There is strong evidence on effective vocational rehabilitation interventions for the minority (possibly 5-10%) of workers with common health problems who need additional help to return to work after about six weeks, but there is a need to develop system(s) to deliver these interventions on a national scale. These systems should include both healthcare and workplace elements that take a proactive approach focused on return to work. To operationalise this requires a universal Gateway that a) identifies people after about 6 weeks’ sickness absence, b) directs them to appropriate help, and c) ensures the content and standards of the interventions provided. Pilot studies of service delivery
model(s) will be required to improve the evidence base on their effectiveness and costbenefits
in the UK context. This will involve investment but the potential benefits far outweigh the expenditure and the enormous costs of doing nothing.
For people who are out of work more than about 6 months and on benefits, Pathways to work is the most effective example to date. There is good evidence that Pathways increases the return to work rate of new claimants by 7-9%, with a positive cost-benefit ratio. Continued research and development is required to optimise Pathways for claimants with mental health problems and for long-term benefit recipients.
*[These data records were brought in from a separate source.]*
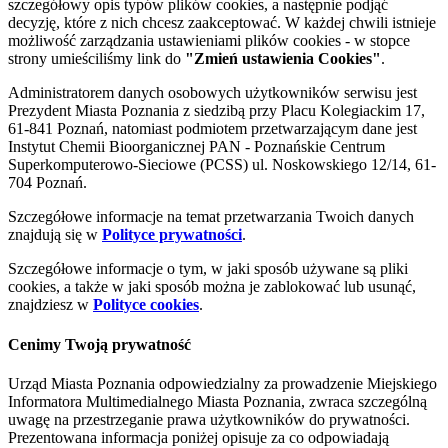
szczegółowy opis typów plików cookies, a następnie podjąć
decyzję, które z nich chcesz zaakceptować. W każdej chwili istnieje
możliwość zarządzania ustawieniami plików cookies - w stopce
strony umieściliśmy link do
"Zmień ustawienia Cookies"
.
Administratorem danych osobowych użytkowników serwisu jest
Prezydent Miasta Poznania z siedzibą przy Placu Kolegiackim 17,
61-841 Poznań, natomiast podmiotem przetwarzającym dane jest
Instytut Chemii Bioorganicznej PAN - Poznańskie Centrum
Superkomputerowo-Sieciowe (PCSS) ul. Noskowskiego 12/14, 61-
704 Poznań.
Szczegółowe informacje na temat przetwarzania Twoich danych
znajdują się w
Polityce prywatności
.
Szczegółowe informacje o tym, w jaki sposób używane są pliki
cookies, a także w jaki sposób można je zablokować lub usunąć,
znajdziesz w
Polityce cookies
.
Cenimy Twoją prywatność
Urząd Miasta Poznania odpowiedzialny za prowadzenie Miejskiego
Informatora Multimedialnego Miasta Poznania, zwraca szczególną
uwagę na przestrzeganie prawa użytkowników do prywatności.
Prezentowana informacja poniżej opisuje za co odpowiadają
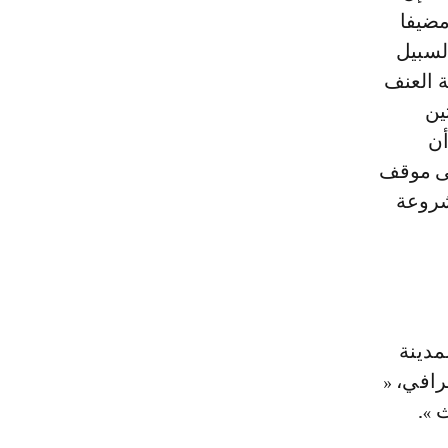
مضيفا
السبيل
ة العنف
ين
أن
على موقف
شروعة
مدينة
رافي، «
 ».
Vocational rehabilitation needs to be underpinned by education to inform the public, health professionals and employers about the value of work for health and recovery, and their part in the return to work process.
There is broad consensus among all the key stakeholders on the need to improve vocational
rehabilitation in the UK. This review has demonstrated that there is now a strong scientific
evidence base for many aspects of vocational rehabilitation, and a good business case for
action. It has identified what works, for whom, and when and indicated areas where further
research and development is required. Vocational rehabilitation should be a fundamental element of Government strategy to improve the health of working age people.